In his interview with the Izvestia daily, Alexander Deryugin, Researcher of the Budget Policy Department of the Gaidar Institute has explained why the Ministry of Finance faces a budget  deficit at year-end.
The federal budget revenues surpassed the expenditures by Rb138.4bn despite a forecasted deficit in 2022. According to the data of the Electronic Budget website, as of November 1, 2022 the budget revenues were equal to Rb22.1 trillion, while expenditures, to Rb21.9 trillion. At the same time, the RF Ministry of Finance expects a deficit of over Rb1.3 trillion or 0.9% of GDP. The Agency’s forecast is highly likely to materialize because the peak of spending takes always place in December, Alexander Deryugin notes. According to the expert, most investment payments are made at year-end, to say nothing of additional expenses related both with accession of new territories and the special military operation (SMO).

“The peak of expenses takes always place in December, so it is too early to rejoice in surplus budget. Normally, all capital and investment expenditures are made at the end of the year.   Generally, the higher the share of investments, the higher the peak of expenses in the last month," Alexander Deryugin says.  Uneven utilization of budget funds during a year is a serious issue which has existed for 30 years, the expert laments.   According to Alexander Deryugin, both the RF Ministry of Finance and the Central Bank of Russia are interested in solving it.  
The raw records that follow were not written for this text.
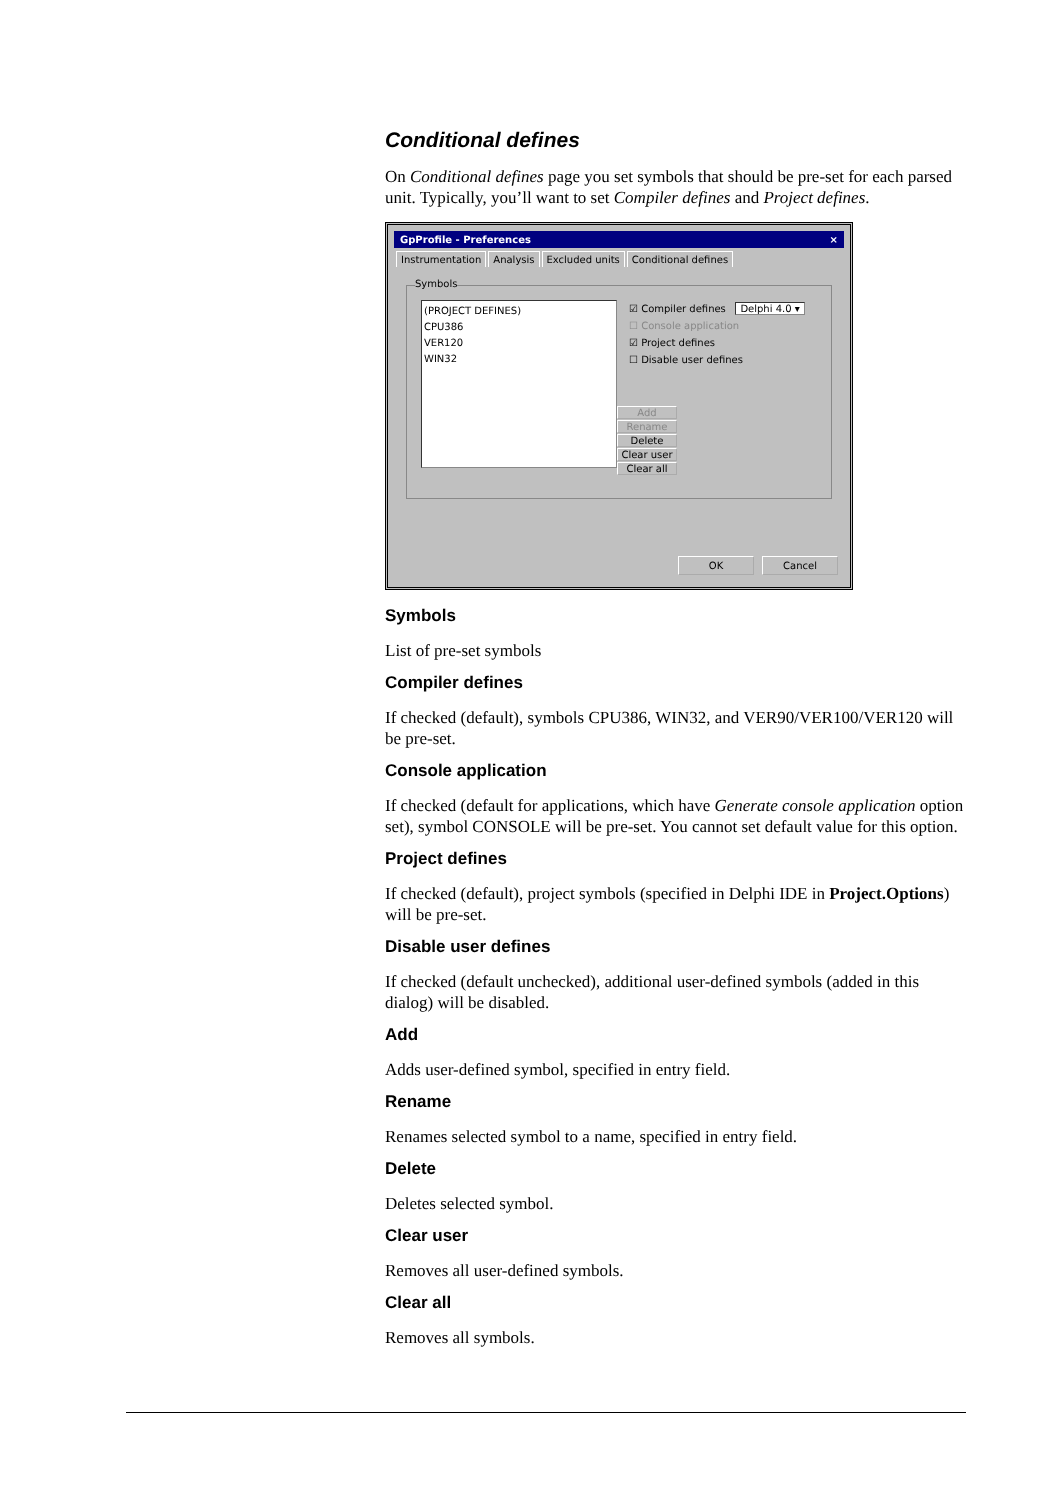Conditional defines
On Conditional defines page you set symbols that should be pre-set for each parsed unit. Typically, you’ll want to set Compiler defines and Project defines.
GpProfile - Preferences ×
Instrumentation Analysis Excluded units Conditional defines
Symbols
(PROJECT DEFINES)
CPU386
VER120
WIN32
☑ Compiler defines Delphi 4.0 ▾
☐ Console application
☑ Project defines
☐ Disable user defines
Add
Rename
Delete
Clear user
Clear all
OK Cancel
Symbols
List of pre-set symbols
Compiler defines
If checked (default), symbols CPU386, WIN32, and VER90/VER100/VER120 will be pre-set.
Console application
If checked (default for applications, which have Generate console application option set), symbol CONSOLE will be pre-set. You cannot set default value for this option.
Project defines
If checked (default), project symbols (specified in Delphi IDE in Project.Options) will be pre-set.
Disable user defines
If checked (default unchecked), additional user-defined symbols (added in this dialog) will be disabled.
Add
Adds user-defined symbol, specified in entry field.
Rename
Renames selected symbol to a name, specified in entry field.
Delete
Deletes selected symbol.
Clear user
Removes all user-defined symbols.
Clear all
Removes all symbols.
The Central Bank of Russia seeks to prevent a rise in inflationary processes. With financial flows becoming more equal throughout a year cycle, it will be easier to manage them, the expert explains.  However, it is difficult to change that because expenditures cannot be easily carried over from one fiscal year to another, Alexander Deryugin added.  In Alexander Deryugin’s view, monetary authorities fear to modify this system. “If such freedom is granted to all budget funds managers, there is a risk of creating the whole host of problems related with delays and a lack of prompt decision-making,” Alexander Deryugin summed it up.